The UN Human Rights Council establishes the Independent Investigative Mechanism (IIM) for Myanmar, which will compile material evidence and witness testimony for the future prosecution of those responsible for crimes against the Rohingya. In December, the General Assembly formally welcomes the IIM for Myanmar.
In December, the International Court of Justice (ICJ) begins hearing the case of The Gambia v. Myanmar, which alleges that, in attacking the Rohingya, Myanmar violated its commitments under the Genocide Convention. In January 2020, the ICJ orders provisional measures requiring Myanmar to take actions to protect the Rohingya and in, July 2022, it dismisses Myanmar’s jurisdictional objections, finding that the Court can proceed to The Gambia’s claims on the merits.
In November 2019 the International Criminal Court (ICC) authorizes an investigation into the situation of the Rohingya related to crimes committed against the Rohingya in Myanmar and their forced displacement to Bangladesh.
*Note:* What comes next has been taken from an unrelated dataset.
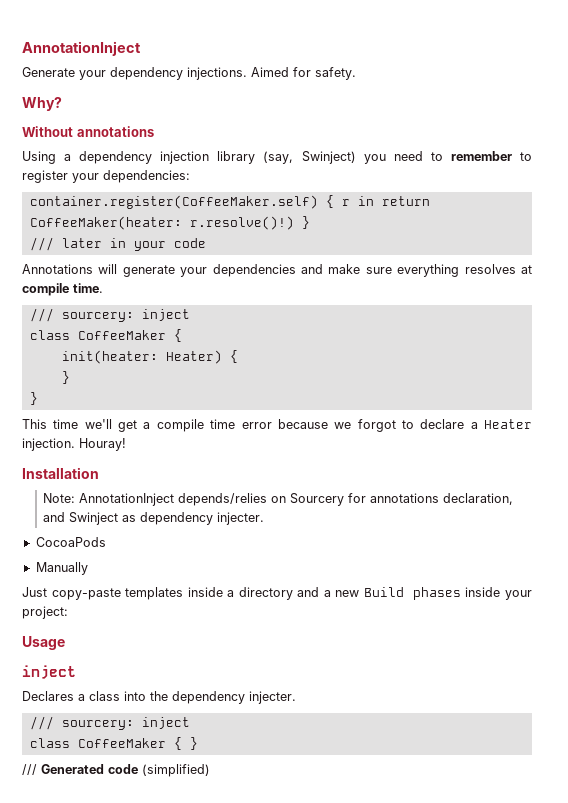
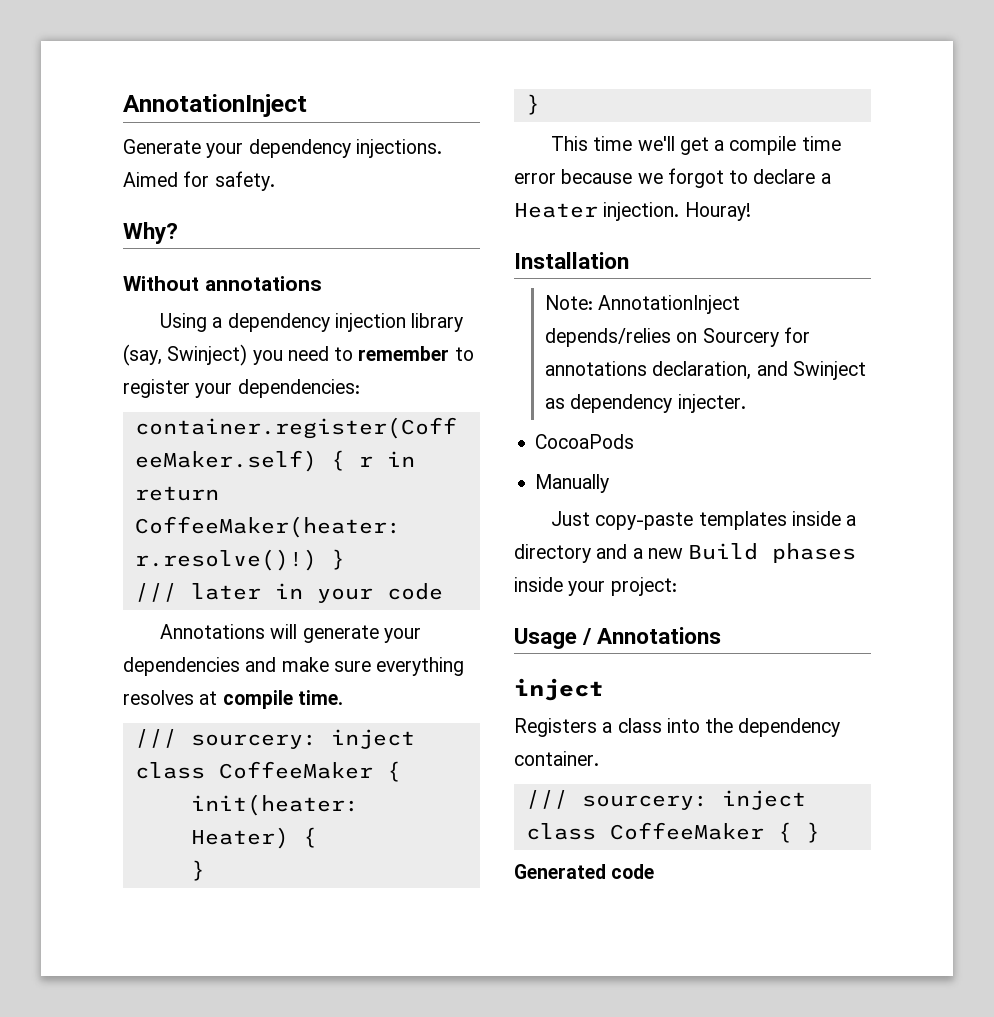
[22,665,76,679] [22,691,74,701] // inject // Declares -> [582,627,722,645] [514,678,604,701] [514,718,597,737] / Annotations // inject // Registers
[249,691,296,704] injecter. -> [514,751,599,766] container.
[22,764,37,775] /// -> (820, 832) none
[142,764,210,777] (simplified) -> (655, 871) none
In March 2020, Myanmar records its first coronavirus cases. The Government of Bangladesh’s COVID–19 restrictions adversely affect the provision of comprehensive health care for the Rohingya, including survivors of sexual violence.
On February 1, 2021, the Tatmadaw initiate a coup in Myanmar, ousting the democratically elected government. The Tatmadaw begins a systematic crack down on human rights and initiates increasing attacks on health care.
In November 2021, an Argentine appeals court approves the opening of an investigation into the Rohingya genocide in Myanmar, under the principle of universal jurisdiction.
In March 2022, the Biden administration formally announces its determination that violence committed against the Rohingya by Myanmar’s military (the Tatmadaw) amounts to genocide and crimes against humanity.